_Work to complete_.
Each entry below should be output exactly, apart from its images.

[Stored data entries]
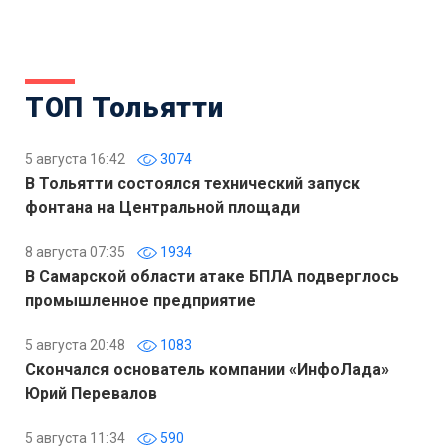
ТОП Тольятти
5 августа 16:42
3074
В Тольятти состоялся технический запуск
фонтана на Центральной площади
8 августа 07:35
1934
В Самарской области атаке БПЛА подверглось
промышленное предприятие
5 августа 20:48
1083
Скончался основатель компании «ИнфоЛада»
Юрий Перевалов
5 августа 11:34
590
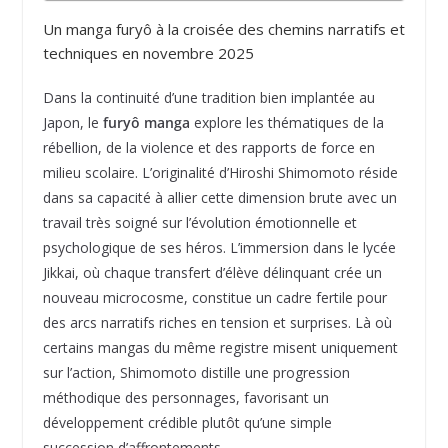
Un manga furyô à la croisée des chemins narratifs et
techniques en novembre 2025
Dans la continuité d’une tradition bien implantée au
Japon, le
furyô manga
explore les thématiques de la
rébellion, de la violence et des rapports de force en
milieu scolaire. L’originalité d’Hiroshi Shimomoto réside
dans sa capacité à allier cette dimension brute avec un
travail très soigné sur l’évolution émotionnelle et
psychologique de ses héros. L’immersion dans le lycée
Jikkai, où chaque transfert d’élève délinquant crée un
nouveau microcosme, constitue un cadre fertile pour
des arcs narratifs riches en tension et surprises. Là où
certains mangas du même registre misent uniquement
sur l’action, Shimomoto distille une progression
méthodique des personnages, favorisant un
développement crédible plutôt qu’une simple
succession d’affrontements.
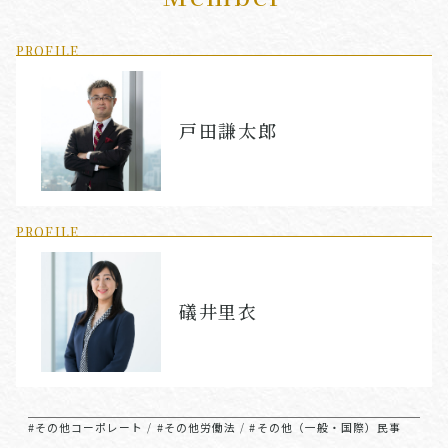
PROFILE
戸田謙太郎
PROFILE
礒井里衣
#その他コーポレート
#その他労働法
#その他（一般・国際）民事
/
/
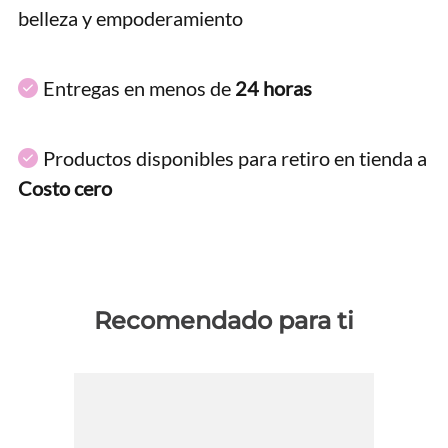
belleza y empoderamiento
Entregas en menos de
24 horas
Productos disponibles para retiro en tienda a
Costo cero
Recomendado para ti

_Solved problem_.
ТОП Тольятти
5 августа 16:42
3074
В Тольятти состоялся технический запуск
фонтана на Центральной площади
8 августа 07:35
1934
В Самарской области атаке БПЛА подверглось
промышленное предприятие
5 августа 20:48
1083
Скончался основатель компании «ИнфоЛада»
Юрий Перевалов
5 августа 11:34
590
Un manga furyô à la croisée des chemins narratifs et
techniques en novembre 2025
Dans la continuité d’une tradition bien implantée au
Japon, le
furyô manga
explore les thématiques de la
rébellion, de la violence et des rapports de force en
milieu scolaire. L’originalité d’Hiroshi Shimomoto réside
dans sa capacité à allier cette dimension brute avec un
travail très soigné sur l’évolution émotionnelle et
psychologique de ses héros. L’immersion dans le lycée
Jikkai, où chaque transfert d’élève délinquant crée un
nouveau microcosme, constitue un cadre fertile pour
des arcs narratifs riches en tension et surprises. Là où
certains mangas du même registre misent uniquement
sur l’action, Shimomoto distille une progression
méthodique des personnages, favorisant un
développement crédible plutôt qu’une simple
succession d’affrontements.
PROFILE
戸田謙太郎
PROFILE
礒井里衣
#その他コーポレート
#その他労働法
#その他（一般・国際）民事
/
/
belleza y empoderamiento
Entregas en menos de
24 horas
Productos disponibles para retiro en tienda a
Costo cero
Recomendado para ti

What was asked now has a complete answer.